A review of 17 different studies that followed a total of 1,141 obese patients on low-carb eating plans — some were similar to the Atkins diet — found that dieters lost an average of almost 18 pounds in six months to a year.
Overall, participants had improvements in their waist circumference, blood pressure, triglycerides (blood fats), fasting blood sugar, C-reactive protein (another heart disease risk factor) as well as an increase in HDL (good) cholesterol. LDL (bad) cholesterol did not change significantly.
William Yancy, an associate professor of medicine at Duke University Medical Center and a researcher who worked on the analysis says, "These improvements occurred during weight loss which is known to lead to some of these changes."
Yancy has done several previous studies on the Atkins diet, including some that were funded by the Atkins Foundation. A low-carb diet is a reasonable one to follow to lose weight and improve heart disease risk factors, he says.
Low-carb eating plans slash the consumption of breads, pasta, potatoes, rice, cakes, cookies and some fruits and starchy vegetables while beefing up intake of fish, chicken, beef, eggs, butter, cheese and some vegetables and fruits.

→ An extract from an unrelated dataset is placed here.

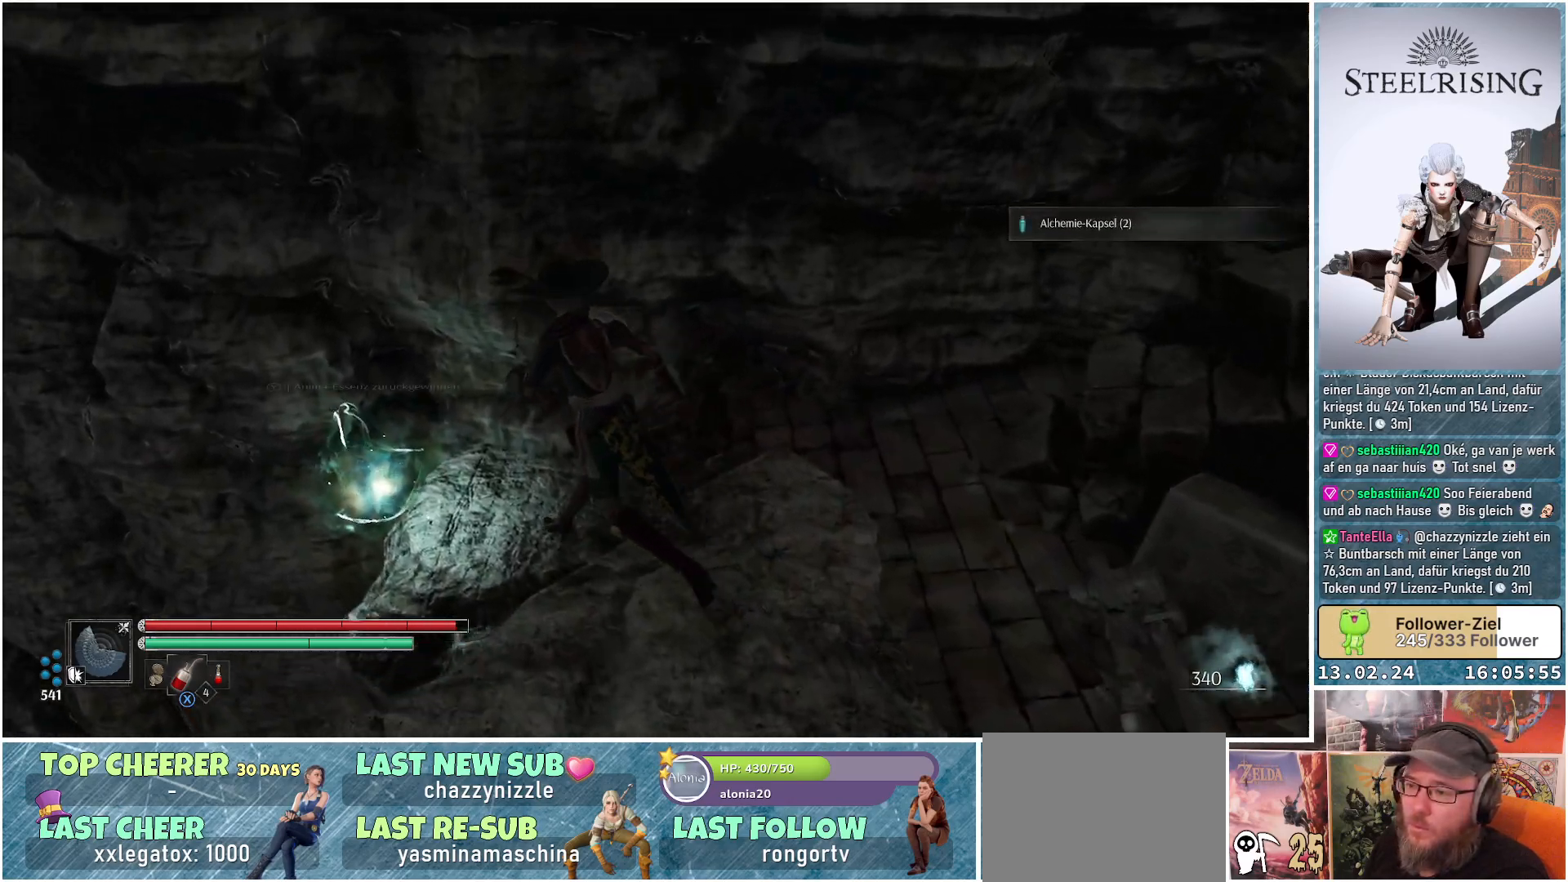
{"buttons": ["Y"], "left_stick": "center", "right_stick": "center", "events": [[17, "left_stick", "center"], [467, "Y", "down"]]}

Gary Foster, director of the Center for Obesity Research and Education at Temple University in Philadelphia, echoed Yancy’s observation. "A lot of these favorable effects are due to the weight loss itself, not to the specific diet, with the exception of HDL, which does seem to have more favorable improvements on the low-carb diet."
He wasn’t involved in this analysis but did research comparing a low-carb diet and a low-calorie, reduced-fat diet and found both produce similar weight loss and improvements in health measures.
"We have passed the time where we would say the Atkins diet is bad for you. That’s an outdated position," Foster says. "This is a viable alternative for weight loss."
Nutrition experts have long favored a more conventional diet, which reduces the overall amount of calories and fat while allowing a wide variety of foods.
One small study published recently found that dieters who were trying to maintain their weight loss burned significantly more calories — about 300 more a day — eating a low-carb diet than they did eating a low-fat diet.
The study will be published in a current issue of Obesity Reviews.